Pêche : Bissau interpelle Dakar

L'Oleg Naydenov, un bateau russe, est placé sous séquestre à Dakar
Image caption L'Oleg Naydenov, un bateau russe, est placé sous séquestre à Dakar

La Guinée-Bissau a dénoncé samedi l'arraisonnement, la semaine dernière par le Sénégal, d'un navire russe accusé de pêche illégale, qui opérait sous licence bissau-guinéenne.

Les autorités bissau-guinéennes reprochent à leurs homologues du Sénégal "l'utilisation de la force par la marine sénégalaise lors de l'arraisonnement" du chalutier russe Oleg Naydenov.

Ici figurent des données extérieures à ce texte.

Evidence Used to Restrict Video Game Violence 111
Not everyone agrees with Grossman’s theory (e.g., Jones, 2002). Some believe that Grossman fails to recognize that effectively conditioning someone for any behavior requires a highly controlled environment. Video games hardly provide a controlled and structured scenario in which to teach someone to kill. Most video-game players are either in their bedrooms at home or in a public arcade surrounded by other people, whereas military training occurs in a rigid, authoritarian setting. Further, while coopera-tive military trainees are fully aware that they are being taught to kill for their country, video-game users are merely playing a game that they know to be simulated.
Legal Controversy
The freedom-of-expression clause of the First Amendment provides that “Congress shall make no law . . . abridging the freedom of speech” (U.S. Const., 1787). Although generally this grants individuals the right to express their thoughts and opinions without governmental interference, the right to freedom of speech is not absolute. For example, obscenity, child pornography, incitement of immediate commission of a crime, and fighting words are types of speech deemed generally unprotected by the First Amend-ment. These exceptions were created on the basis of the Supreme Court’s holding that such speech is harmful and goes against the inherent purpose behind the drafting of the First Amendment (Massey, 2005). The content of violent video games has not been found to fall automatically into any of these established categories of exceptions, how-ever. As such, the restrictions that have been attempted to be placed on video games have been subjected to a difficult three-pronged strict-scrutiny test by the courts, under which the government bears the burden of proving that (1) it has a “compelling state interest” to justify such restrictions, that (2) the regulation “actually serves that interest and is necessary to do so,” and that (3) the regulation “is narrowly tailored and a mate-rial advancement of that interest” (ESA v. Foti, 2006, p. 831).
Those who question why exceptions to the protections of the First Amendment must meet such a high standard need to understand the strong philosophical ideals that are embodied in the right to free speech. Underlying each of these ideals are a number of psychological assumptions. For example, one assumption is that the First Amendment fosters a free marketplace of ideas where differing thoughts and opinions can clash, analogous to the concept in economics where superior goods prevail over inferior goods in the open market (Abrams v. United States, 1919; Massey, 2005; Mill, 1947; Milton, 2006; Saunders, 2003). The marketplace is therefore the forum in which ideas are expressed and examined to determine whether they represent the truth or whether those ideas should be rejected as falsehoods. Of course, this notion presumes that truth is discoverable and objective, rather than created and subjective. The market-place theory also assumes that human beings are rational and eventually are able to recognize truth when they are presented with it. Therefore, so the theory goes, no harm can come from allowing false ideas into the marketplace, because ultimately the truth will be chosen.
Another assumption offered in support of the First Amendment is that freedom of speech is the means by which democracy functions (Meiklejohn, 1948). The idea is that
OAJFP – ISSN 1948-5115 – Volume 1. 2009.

Dans un communiqué, le gouvernement bissau-guinéen "exige des autorités sénégalaises des explications". "De tels actes constituent une violation flagrante des lois internationales et nuisent au climat de paix et de bon voisinage entre nos deux pays frères."

"Le navire russe pêchait avec une licence bissau-guinéenne dûment établie par le ministère bissau-guinéen de la Pêche", affirme Bissau, qui a annoncé la mise sur pied d'une commission d'enquête sur cette affaire.

L'Oleg Naydenov, un chalutier industriel de 120 mètres de long, immatriculé à Mourmansk (nord-ouest de la Russie), a été arraisonné le 4 janvier par un commando sénégalais. Il pêchait dans une zone maritime commune à la Guinée-Bissau et au Sénégal.

Il est convoyé au port militaire de Dakar, où il est placé sous séquestre.

"Recours aux armes"

Son équipage, retenu à bord, est composé de 62 Russes et 20 citoyens de Guinée-Bissau.

"Nous ne pouvons pas accepter, malgré nos moyens limités, que nos ressources halieutiques continuent d'être pillées par des bateaux pirates", avait déclaré vendredi le ministre sénégalais des Affaires étrangères Mankeur Ndiaye.

Selon lui, le Sénégal a "fourni" à la Russie tous les éléments juridiques expliquant l'arraisonnement du bateau russe que Dakar accuse de pêche illégale dans ses eaux.

De son côté, l’Agence fédérale russe pour la pêche (Rosrybolovstvo) reproche aux Sénégal le "recours aux armes et à la force, le refus des soins médicaux à l’équipage et les dommages financiers".

Sur cette base, elle prépare des plaintes contre le Sénégal, selon l’agence de presse russe RIA Novosti.

Le Sénégal compte obtenir la saisie du navire et de sa cargaison, et la condamnation de l'exploitant à une amende de 400 millions de francs CFA, soit près de 600.000 euros, selon son ministre de la Pêche et des Affaires maritimes, Haïdar El Ali.

La Russie a exigé jeudi du Sénégal la levée du séquestre du navire, et la libération de l'équipage.